-- START OF THE RECORDS --
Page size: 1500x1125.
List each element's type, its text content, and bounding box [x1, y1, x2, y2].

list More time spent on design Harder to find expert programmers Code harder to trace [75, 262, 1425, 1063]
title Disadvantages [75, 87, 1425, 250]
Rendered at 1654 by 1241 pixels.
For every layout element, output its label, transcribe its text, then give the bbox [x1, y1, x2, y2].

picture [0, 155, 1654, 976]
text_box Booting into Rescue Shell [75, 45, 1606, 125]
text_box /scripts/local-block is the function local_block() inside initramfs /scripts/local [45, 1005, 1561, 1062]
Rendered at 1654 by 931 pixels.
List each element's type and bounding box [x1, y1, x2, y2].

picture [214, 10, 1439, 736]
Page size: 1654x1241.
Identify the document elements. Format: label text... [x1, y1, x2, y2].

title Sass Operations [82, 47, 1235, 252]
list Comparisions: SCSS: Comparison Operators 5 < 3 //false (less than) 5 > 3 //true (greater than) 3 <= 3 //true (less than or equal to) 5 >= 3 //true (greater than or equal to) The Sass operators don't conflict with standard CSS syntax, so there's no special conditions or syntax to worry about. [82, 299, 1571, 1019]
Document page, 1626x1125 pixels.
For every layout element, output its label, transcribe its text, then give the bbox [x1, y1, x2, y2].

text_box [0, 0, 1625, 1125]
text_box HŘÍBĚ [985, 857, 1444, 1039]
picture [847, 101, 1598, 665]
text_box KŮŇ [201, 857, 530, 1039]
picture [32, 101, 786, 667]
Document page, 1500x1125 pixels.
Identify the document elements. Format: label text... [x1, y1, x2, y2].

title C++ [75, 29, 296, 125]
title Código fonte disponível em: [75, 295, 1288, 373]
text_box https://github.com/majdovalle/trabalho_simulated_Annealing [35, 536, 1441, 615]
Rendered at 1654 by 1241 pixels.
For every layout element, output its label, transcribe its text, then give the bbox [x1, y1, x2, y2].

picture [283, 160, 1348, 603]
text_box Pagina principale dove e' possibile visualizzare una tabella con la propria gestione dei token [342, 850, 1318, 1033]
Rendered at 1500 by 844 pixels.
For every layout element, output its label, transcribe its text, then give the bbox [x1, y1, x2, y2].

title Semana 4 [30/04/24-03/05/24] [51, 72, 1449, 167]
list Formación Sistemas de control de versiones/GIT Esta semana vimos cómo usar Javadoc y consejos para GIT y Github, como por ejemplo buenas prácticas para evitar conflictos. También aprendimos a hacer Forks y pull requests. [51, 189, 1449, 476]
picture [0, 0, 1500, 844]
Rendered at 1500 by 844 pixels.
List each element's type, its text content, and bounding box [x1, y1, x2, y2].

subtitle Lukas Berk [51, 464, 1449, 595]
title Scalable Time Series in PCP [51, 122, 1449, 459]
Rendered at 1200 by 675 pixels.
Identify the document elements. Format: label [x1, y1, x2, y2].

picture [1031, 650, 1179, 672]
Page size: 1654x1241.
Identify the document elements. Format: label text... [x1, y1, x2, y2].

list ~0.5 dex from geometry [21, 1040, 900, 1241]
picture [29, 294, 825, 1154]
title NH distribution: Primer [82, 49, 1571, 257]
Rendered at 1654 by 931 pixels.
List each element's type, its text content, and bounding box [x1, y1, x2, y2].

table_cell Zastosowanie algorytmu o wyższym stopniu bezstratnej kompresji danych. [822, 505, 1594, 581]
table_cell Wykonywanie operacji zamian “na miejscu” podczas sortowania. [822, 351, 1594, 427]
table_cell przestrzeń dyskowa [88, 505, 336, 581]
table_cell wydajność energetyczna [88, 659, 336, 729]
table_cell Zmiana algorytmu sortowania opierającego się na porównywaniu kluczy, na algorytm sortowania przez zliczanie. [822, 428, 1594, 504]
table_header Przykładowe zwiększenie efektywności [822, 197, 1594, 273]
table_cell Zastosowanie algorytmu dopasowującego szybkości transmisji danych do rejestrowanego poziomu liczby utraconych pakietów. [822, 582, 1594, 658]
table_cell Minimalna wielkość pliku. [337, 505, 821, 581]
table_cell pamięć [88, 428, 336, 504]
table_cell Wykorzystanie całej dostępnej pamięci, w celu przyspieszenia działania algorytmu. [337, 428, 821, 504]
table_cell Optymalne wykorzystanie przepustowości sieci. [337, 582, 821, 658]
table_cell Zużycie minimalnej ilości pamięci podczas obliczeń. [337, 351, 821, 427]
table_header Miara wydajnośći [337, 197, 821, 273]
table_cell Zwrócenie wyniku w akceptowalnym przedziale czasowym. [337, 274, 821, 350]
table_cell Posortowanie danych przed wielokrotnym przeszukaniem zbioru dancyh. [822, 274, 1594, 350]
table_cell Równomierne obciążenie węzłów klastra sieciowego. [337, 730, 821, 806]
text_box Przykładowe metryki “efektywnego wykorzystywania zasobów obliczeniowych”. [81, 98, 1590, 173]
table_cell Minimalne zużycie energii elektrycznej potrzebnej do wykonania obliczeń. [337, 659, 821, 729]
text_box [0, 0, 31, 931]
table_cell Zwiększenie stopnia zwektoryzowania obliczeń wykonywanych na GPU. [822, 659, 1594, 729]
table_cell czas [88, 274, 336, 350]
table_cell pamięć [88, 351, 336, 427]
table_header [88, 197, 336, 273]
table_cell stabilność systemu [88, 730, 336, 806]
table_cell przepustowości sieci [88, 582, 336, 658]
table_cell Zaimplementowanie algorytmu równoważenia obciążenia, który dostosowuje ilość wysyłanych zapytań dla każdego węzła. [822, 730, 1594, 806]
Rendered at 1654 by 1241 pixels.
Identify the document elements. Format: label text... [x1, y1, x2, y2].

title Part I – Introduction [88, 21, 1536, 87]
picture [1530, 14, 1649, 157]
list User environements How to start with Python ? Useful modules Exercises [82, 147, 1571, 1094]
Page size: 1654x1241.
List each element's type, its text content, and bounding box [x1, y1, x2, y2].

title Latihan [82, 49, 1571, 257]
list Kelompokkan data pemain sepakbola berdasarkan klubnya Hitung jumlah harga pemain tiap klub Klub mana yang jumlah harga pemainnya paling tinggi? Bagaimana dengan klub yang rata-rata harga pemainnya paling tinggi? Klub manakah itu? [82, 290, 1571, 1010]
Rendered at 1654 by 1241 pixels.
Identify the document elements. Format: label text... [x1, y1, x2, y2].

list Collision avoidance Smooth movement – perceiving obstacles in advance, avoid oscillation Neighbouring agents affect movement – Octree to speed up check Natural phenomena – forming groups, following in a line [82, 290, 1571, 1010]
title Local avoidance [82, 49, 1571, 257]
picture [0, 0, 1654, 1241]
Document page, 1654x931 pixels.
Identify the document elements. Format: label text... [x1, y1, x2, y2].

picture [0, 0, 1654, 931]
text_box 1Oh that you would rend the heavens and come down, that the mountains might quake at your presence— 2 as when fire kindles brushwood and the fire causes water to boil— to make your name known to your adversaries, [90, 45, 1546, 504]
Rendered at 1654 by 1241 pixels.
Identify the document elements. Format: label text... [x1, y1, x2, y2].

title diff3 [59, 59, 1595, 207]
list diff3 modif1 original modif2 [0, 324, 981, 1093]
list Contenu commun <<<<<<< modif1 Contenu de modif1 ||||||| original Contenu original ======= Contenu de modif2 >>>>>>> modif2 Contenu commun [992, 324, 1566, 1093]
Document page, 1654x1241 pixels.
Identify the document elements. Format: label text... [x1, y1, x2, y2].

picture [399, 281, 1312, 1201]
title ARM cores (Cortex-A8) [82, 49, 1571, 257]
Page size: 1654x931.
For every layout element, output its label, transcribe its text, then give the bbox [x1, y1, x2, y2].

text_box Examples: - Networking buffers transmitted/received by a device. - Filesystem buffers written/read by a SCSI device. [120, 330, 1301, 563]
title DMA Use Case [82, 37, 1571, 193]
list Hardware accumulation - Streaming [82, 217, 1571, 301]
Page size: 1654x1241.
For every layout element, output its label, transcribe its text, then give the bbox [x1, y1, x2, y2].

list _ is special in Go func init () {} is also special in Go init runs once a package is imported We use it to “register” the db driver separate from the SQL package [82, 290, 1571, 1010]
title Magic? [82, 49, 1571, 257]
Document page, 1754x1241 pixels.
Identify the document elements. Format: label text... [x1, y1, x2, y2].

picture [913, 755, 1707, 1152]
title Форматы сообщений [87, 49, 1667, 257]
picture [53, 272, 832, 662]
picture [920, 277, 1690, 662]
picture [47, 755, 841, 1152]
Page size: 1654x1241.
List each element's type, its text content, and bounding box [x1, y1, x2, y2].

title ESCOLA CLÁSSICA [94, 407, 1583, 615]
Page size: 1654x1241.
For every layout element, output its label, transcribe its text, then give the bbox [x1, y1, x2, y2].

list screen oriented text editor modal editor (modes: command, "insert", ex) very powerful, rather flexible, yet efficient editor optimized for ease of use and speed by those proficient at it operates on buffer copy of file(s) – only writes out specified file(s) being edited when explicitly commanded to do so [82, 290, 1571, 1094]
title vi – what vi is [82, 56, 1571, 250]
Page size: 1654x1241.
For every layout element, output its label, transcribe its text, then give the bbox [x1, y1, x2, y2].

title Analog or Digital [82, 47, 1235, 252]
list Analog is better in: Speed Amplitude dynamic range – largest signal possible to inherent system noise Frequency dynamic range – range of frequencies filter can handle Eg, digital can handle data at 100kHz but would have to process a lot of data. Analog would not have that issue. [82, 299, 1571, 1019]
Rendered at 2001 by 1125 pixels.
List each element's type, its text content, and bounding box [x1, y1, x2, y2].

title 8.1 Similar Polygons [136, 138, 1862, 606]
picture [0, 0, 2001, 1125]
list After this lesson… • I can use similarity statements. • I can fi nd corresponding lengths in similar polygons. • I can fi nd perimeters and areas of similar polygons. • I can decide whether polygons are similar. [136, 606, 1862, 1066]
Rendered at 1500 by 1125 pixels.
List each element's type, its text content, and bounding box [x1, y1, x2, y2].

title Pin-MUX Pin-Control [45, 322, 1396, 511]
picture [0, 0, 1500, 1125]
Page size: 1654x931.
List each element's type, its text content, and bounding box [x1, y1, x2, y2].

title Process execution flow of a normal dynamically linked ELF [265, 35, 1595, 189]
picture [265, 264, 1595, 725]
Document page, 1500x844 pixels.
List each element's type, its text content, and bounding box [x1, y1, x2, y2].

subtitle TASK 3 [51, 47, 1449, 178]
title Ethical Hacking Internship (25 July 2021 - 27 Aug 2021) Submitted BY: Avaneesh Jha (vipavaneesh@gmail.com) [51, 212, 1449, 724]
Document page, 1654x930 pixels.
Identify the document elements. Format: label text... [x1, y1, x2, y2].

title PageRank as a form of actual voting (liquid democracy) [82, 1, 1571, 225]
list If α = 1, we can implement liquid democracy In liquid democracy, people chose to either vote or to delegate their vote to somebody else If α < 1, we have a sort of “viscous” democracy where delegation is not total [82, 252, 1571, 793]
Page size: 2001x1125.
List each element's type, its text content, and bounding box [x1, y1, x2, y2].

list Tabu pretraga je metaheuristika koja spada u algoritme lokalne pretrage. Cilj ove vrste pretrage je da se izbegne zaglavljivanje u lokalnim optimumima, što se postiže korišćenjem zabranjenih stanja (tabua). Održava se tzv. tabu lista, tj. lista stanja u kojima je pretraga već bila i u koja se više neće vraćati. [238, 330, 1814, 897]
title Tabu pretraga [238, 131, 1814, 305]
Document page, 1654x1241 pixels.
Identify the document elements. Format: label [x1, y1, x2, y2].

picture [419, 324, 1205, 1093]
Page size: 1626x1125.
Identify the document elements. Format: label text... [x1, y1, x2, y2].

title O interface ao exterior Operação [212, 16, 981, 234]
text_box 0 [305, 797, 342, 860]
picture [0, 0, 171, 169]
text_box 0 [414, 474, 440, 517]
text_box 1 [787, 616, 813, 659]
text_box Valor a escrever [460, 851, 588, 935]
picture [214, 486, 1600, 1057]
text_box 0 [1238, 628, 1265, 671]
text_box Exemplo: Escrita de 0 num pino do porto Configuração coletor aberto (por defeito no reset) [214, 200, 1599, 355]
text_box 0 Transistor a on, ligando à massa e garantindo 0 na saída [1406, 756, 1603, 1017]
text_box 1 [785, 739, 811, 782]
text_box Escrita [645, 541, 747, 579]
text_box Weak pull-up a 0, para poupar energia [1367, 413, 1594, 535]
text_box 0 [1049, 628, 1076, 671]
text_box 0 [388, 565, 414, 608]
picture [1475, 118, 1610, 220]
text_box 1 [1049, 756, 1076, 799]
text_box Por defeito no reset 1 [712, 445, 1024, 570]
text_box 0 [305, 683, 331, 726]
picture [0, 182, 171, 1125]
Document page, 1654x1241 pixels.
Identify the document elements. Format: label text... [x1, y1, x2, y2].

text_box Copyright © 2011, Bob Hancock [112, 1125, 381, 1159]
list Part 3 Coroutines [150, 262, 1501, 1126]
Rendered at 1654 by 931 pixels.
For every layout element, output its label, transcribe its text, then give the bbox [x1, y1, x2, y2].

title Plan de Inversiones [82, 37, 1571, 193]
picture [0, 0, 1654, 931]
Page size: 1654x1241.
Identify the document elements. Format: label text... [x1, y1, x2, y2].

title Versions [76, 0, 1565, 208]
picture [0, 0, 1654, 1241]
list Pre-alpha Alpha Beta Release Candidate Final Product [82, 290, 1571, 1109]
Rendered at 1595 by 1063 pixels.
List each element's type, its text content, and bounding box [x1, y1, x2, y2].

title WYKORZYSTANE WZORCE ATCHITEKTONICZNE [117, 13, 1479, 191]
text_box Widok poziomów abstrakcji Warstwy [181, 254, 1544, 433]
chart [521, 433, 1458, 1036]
-- END OF THE RECORDS --
** TASK OBJECTIVE **
Copy out the records unchanged, from the very start down to and including the line that contains "picture [214, 10, 1439, 736]".

** FINISHED TASK **
Page size: 1500x1125.
List each element's type, its text content, and bounding box [x1, y1, x2, y2].

list More time spent on design Harder to find expert programmers Code harder to trace [75, 262, 1425, 1063]
title Disadvantages [75, 87, 1425, 250]
Rendered at 1654 by 1241 pixels.
For every layout element, output its label, transcribe its text, then give the bbox [x1, y1, x2, y2].

picture [0, 155, 1654, 976]
text_box Booting into Rescue Shell [75, 45, 1606, 125]
text_box /scripts/local-block is the function local_block() inside initramfs /scripts/local [45, 1005, 1561, 1062]
Rendered at 1654 by 931 pixels.
List each element's type and bounding box [x1, y1, x2, y2].

picture [214, 10, 1439, 736]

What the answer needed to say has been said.